If those are the standards set for the sandwich, I’d imagine the soup itself was also at least decent. 

The only way to lower prices for such an offering is to spend less on the primary ingredients, which inevitably spells inferior ingredients, gummy, industrially-baked, nutritionally inferior sliced pan, imported battery chicken, and so on, in a race to the bottom.

Years ago, a friend, irate at the price of takeaway coffee, vowed to open a coffee truck, selling coffees at half the average price, using an imported ground coffee from a local supermarket. 

It appeared to be the only cost in his ‘business plan’. No, he has not gone on to establish a takeaway coffee empire but neither is he a fool, just another ill-informed member of the general public.

Because hospitality, at its core, is all about feeding people, and because we all also buy food and ‘feed people’ on a daily basis, ourselves, family, friends, and so on, we often then presume to have an inside track, a class of expertise on what it takes to feed people in a restaurant.

That blind spot has the general public looking at the cost of the domestic shopping basket and comparing it to the price of a dish made from similar ingredients in a restaurant, yet failing to factor in all the other costs that have the industry on its knees.

Furthermore, if we can’t afford a favourite or preferred foodstuff, we can buy a cheaper substitute.

If a restaurant, has built its reputation on using premium produce, especially from local food producers, they can’t use an inferior substitute.

Well, they can, but then standards drop markedly and a unique selling point that made the offering special in the first place is lost, inevitably leading to a decline in custom.

The scariest thing of all is, I suspect, that soup and sandwich was being sold at too cheap a price to be sustainable for that little cafe — and where do you go from there?

TABLE TALK

The Sounds from a Safe Harbour festival is a sublimely original music and arts festival that has hosted world class events over the years, so much so that it is sometimes overlooked that a smaller yet equally creative strand of food events also runs through the programme, with food events taking place all over the city. 

Bryan ‘Sunshine Primo’ Rudd, who lived in Saigon for ten years and is programming the SFSH food strand, and Mark Ahern, former head chef of Pigalle, who lived in Chiang Mai for nine years, bring their combined culinary expertise and knowledge of South-East Asian food, their Tiger Balm Club featuring at a special pop-up dinner (Saturday Sept 13, 6.30-8.30pm) at Bakestone Café, in the city, for seven courses of Northern Thai and Southern Vietnamese flavours, natural wines and crisp cold lagers, to a soundtrack of Thai Funk and Viet Soul. 

The next day in the same location, Saint Francis Provisions and L’Atitude 51 embark on a similar culinary collaboration, with the wine list of one of Europe’s best natural wine bars encountering SFP chef Rebecca Recarey Sanchez’s divine Iberian interpretation of the Irish larder.

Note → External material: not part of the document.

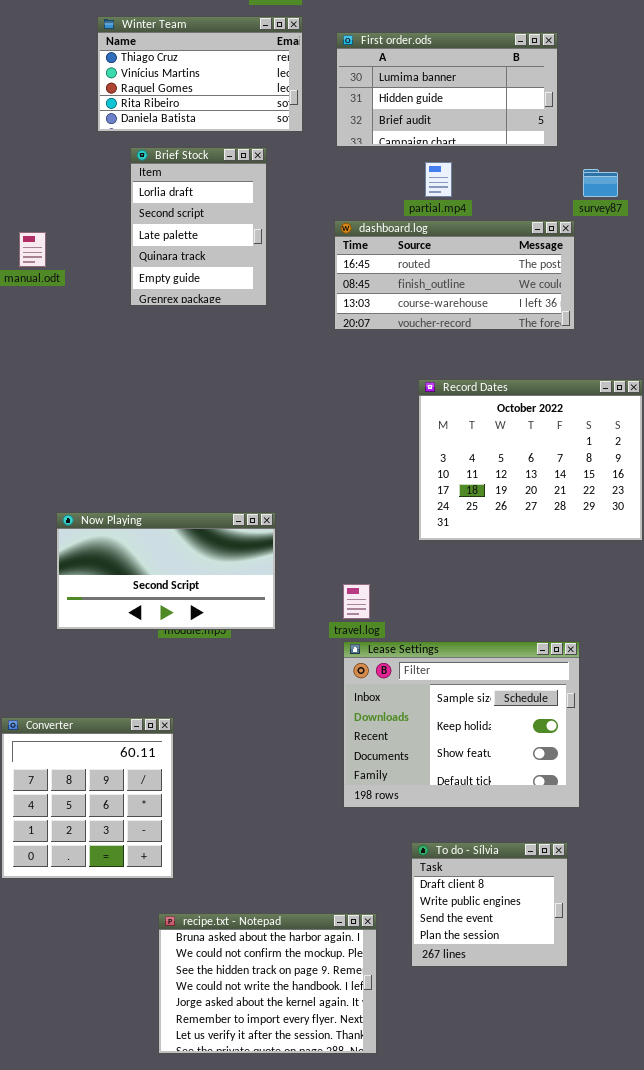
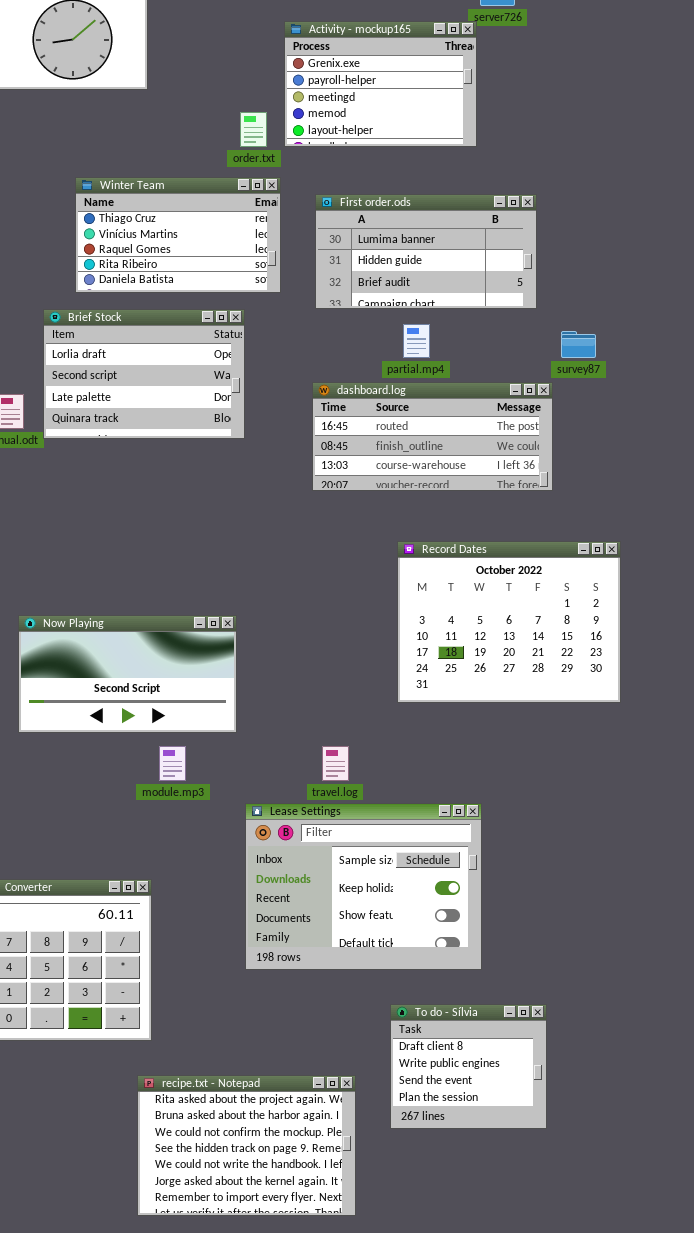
Brief Stock: [130,147,267,306] -> [43,309,245,439], resized
Now Playing: [56,512,276,630] -> [18,615,237,733], moved
Lease Settings: [343,641,580,808] -> [245,803,482,970], moved
recipe.txt - Notepad: [158,913,377,1054] -> [137,1075,356,1216], scrolled up 1 row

Flavour and Flair (Sept 10) sees celebrity TV chef Matt Tebbutt and cocktail and spirits expert Carmen O’Neal present an evening of cocktails, fine dining and entertainment in the elevated — in every sense! — surroundings of the Montenotte hotel, in Cork city.

FEAST: East Cork’s Food & Drink Festival concludes tomorrow (September 7) with the ever-enjoyable and very family-friendly Feast Street Food Market which takes over the entire Main Street of Midleton, from 10am to 5pm — be sure to bring your appetite!

TODAY’S SPECIAL

A recent visit to Tom Burgess’ Coolattin Farm was more in the order of a pilgrimage for me than anything else, for he makes Ireland’s finest raw milk cheddar on his Wicklow farm - literally, world-class cheeses, having secured best cheddar in the world two years running at the World Cheese Awards.

There are two cheeses, Coolattin Mature Cheddar and Mount Leinster Cheddar, all matured for a minimum of one year.

The younger cheeses are buttery, creamy, caramel on the palate with a bright fruity piquancy but it is when you start diving into the older cheeses, that the real potency comes into play, deep, fudge-y sweet, salty, nuttiness that certainly is mighty in a grilled sandwich for example or even with a simple slice of apple but my preferred method of consumption will always be to allow a wafer-thin slice melt on the tongue.